You Must Remember This

You Must Remember This

Thursday 24 September 2015

SICARIO



Somewhere between the Wild West and Iraq lies Juarez, Mexico. A brightly coloured urban sprawl with a population of just over 1.3 million, in 2008 its murder rate was the highest in the world: 130 per 100,000. According to Sicario, the latest film from director Denis Villeneuve, it’s a city where mutilated corpses hang from overpasses, a warning from the cartels. It’s in this environment that FBI agent Kate Mercer (Emily Blunt) finds herself, part of a taskforce of murky jurisdiction, a soldier in the war on drugs – emphasis on “war”. Drugs, in fact, barely enter into it.

Along with her partner Reggie (fellow Brit, Daniel Kaluuya1), Kate finds herself seconded to a unit under the control of the smirking, sandal-wearing Matt Garver (Josh Brolin). He’s assisted by Alejandro (Benicio Del Toro), a former prosecutor with a haunted look about him.2 Together they’re out to bring down a mysterious drug lord, Fausto Alarcon, whose death Alejandro claims will inoculate the region against future violence. Kate’s boss (a put-upon Victor Garber) assures her of the operation’s legality, but its clear there’s a hidden agenda at play.



A sort of single-strand Traffic, Taylor Sheridan’s script focuses on Kate’s experiences in the field, from a tense prisoner transport through a gridlocked border crossing – Burn Notice’s Jeffrey Donovan featuring as a geeky, moustachioed special agent3 – to a Zero Dark Thirty-esque4 night-time raid filtered through the green and white lenses of night and heat vision.5 There are periodic check-ins, however, with family man Silvio (Maximiliano Hernandez) – the assault rifle propped up against a chest of drawers augurs trouble.

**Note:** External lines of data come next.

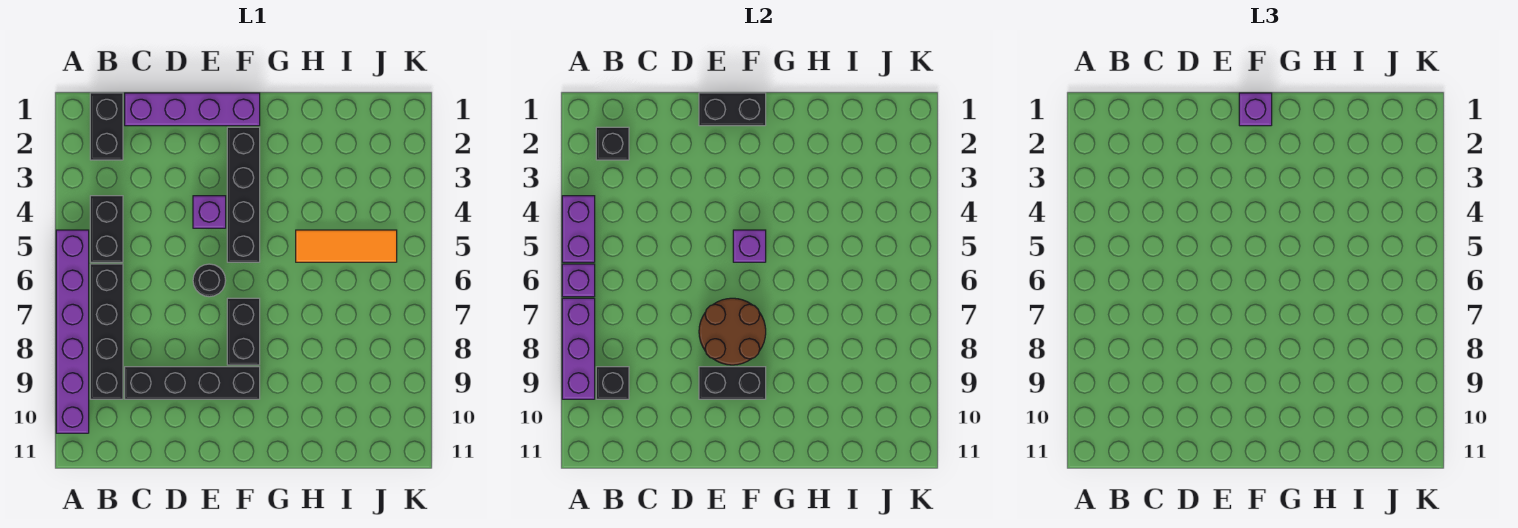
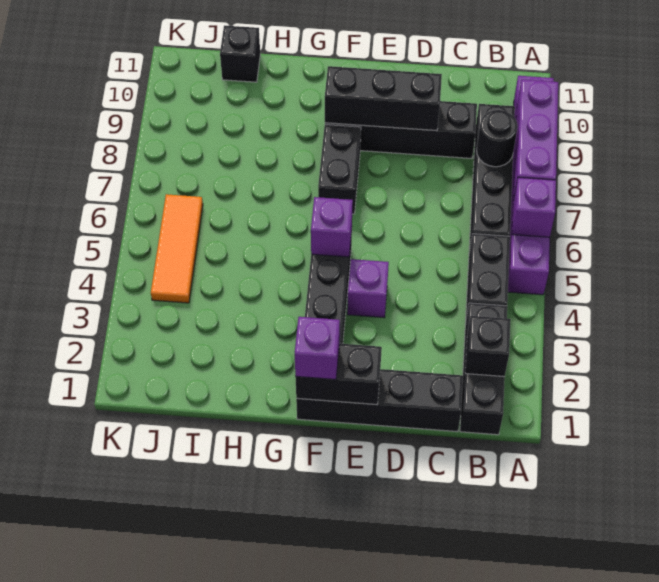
purple 1x2 brick [562,196,595,262] -> none
black 1x2 brick [90,93,123,160] -> black 1x3 brick [460,303,507,435]
black 1x1 brick [596,367,629,399] -> black 1x1 brick moved to [220,25,260,82]
purple 1x4 brick [125,93,260,126] -> black 1x4 brick [296,369,463,432]
black 1x1 round brick [193,264,226,297] -> black 1x1 round brick moved to [477,110,518,167]
brown 2x2 round brick [699,298,766,365] -> none
black 1x2 brick [699,367,766,399] -> black 1x3 brick [325,66,442,131]
orange 1x3 tile [296,230,397,262] -> orange 1x3 tile turned to [151,194,203,303]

This is a world where danger can come from any direction.

The type of film that Michael Mann might once have directed, Sicario combines moral and legal murkiness with Roger Deakins’ searingly bright cinematography.6 Blunt’s steely, mistrustful protagonist7 is perfectly complimented by Alejandro’s quiet certainty in their cause. Set in a world where bearded Delta Force veterans rub shoulders with US Marshalls dressed for the rodeo, and corpses are walled up as far north as Phoenix8, Sicario uses the narrow lens of an action thriller to pose the question of where you, in the quest for order, you draw the (border)line.

SUMMARY: Sicario is a smoothly directed, sun-bleached action thriller. Less lurid than The Counsellor, less poetic than No Country for Old Men, its ambiguity is compelling even if never quite coheres into greatness.

Sicario gets an 8.0 out of 10


1 Best known as a TV comic actor, Kaluuya’s humorous balefulness is a perfect fit for the oft-side-lined Reggie.
2 With that sense of weary reluctance, Del Toro can turn a trip to the watercooler into an existential journey. As with Brolin – whose performance has shades of Det. Bigfoot in Inherent Vice – this is very much his metier.
3 Able to switch to a sort of petulant intensity in an instant, Donovan’s casting as a psycho mama’s boy gangster in the upcoming series 2 of Fargo would seem to be inspired.
4 Sicario also has a darkly casual relationship with torture, with Alejandro breaking out a brutal-looking wet willy-type move on a would-be assassin.
5 The film’s use of night vision bring back memories of Clarice Starling venturing into the killer’s lair in Silence of the Lambs, only with Kate’s complicity as arguably a more pressing factor than any of the unseen tunnel-dwellers.
6 The contrast between the crystal lighting and black uniforms provides an almost film noir feel to several scenes.  
7 She’s a refreshingly well-shaded character, even given a healthy dose of sexuality in the form of a hook-up with a hunky Jon Bernthal, though their encounter doesn’t go quite as planned.
8 Their blood-smeared faces, visible through plastic bags, recall Hannibal (the top-tier TV series as opposed to the subpar film).